Entgegen der Rechtsansicht des Berufungsgerichtes ist - ausgehend von den Tatsachenfeststellungen - eine derartige Zuwendung des Eigentums erfolgt. Inhalt des Auftrags der Klägerin war naturgemäß, daß ihre mittelbaren Stellvertreter die Kühe im eigenen Namen kaufen und sodann das Eigentum an diesen Viehstücken der Klägerin übertragen. Nicht ist erforderlich, daß darüberhinaus ein weiteres Rechtsgeschäft zwischen der Klägerin und ihren mittelbaren Stellvertretern geschlossen wird, weil der Rechtsgrund für die Eigentumsübertragung an die Klägerin bereits in dem Auftrag zum Kauf der Kühe enthalten war. Wohl aber ist eine gesonderte Übergabe der erworbenen Tiere von den mittelbaren Stellvertretern an die Klägerin erforderlich, weil durch die Übergabe an den mittelbaren Stellvertreter noch nicht das Eigentum an den Geschäftsherrn übertragen wird. Eine Übergabe mittels Besitzkonstituts beim Eigentumserwerb durch mittelbaren Stellvertreter wäre nur dann anzunehmen, wenn der mittelbare Stellvertreter weiterhin im Besitz der erworbenen Sache bleiben soll, wie etwa in dem Fall, daß eine Bank für den Kunden Wertpapiere erwirbt und für ihn verwahrt. Dagegen paßt diese Übereignungsform ihrem Sinn und Zweck nach nicht, wenn ohnehin die alsbaldige Übergabe der erworbenen Sache an den Interessenten erfolgen soll (Hager, Die Prinzipien der Mittelbaren Stellvertretung, AcP 180, 239 [256 f]). Auch der Modus als Voraussetzung für den Eigentumserwerb der Klägerin ist hier erfüllt. Dadurch, daß alle Kühe in die Ställe der von der Klägerin gepachteten Anwesen gebracht wurden, erfolgte die körperliche Übergabe an die Klägerin und damit der Eigentumserwerb durch die Klägerin.

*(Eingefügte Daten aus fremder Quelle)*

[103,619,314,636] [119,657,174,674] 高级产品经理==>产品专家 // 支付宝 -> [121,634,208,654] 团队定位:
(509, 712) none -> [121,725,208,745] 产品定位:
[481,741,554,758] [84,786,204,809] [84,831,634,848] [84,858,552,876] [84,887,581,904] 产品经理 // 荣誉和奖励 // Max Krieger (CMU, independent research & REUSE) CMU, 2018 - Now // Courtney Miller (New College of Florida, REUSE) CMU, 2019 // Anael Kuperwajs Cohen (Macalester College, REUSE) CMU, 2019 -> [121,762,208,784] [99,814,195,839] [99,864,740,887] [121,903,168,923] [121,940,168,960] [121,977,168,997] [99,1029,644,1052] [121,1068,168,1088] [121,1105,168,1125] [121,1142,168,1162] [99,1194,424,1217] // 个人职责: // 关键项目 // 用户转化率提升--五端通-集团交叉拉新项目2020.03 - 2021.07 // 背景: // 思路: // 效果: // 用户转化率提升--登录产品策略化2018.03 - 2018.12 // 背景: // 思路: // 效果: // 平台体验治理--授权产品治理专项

Da somit die Exszindierungsklägerin im Zeitpunkt der Pfändung dieser Kühe bereits Eigentum erworben hatte, war die Pfändung unzulässig; es war daher das der Exszindierungsklage stattgebende Ersturteil wiederherzustellen.

Die Kostenentscheidung gründet sich auf §§ 41, 50 ZPO.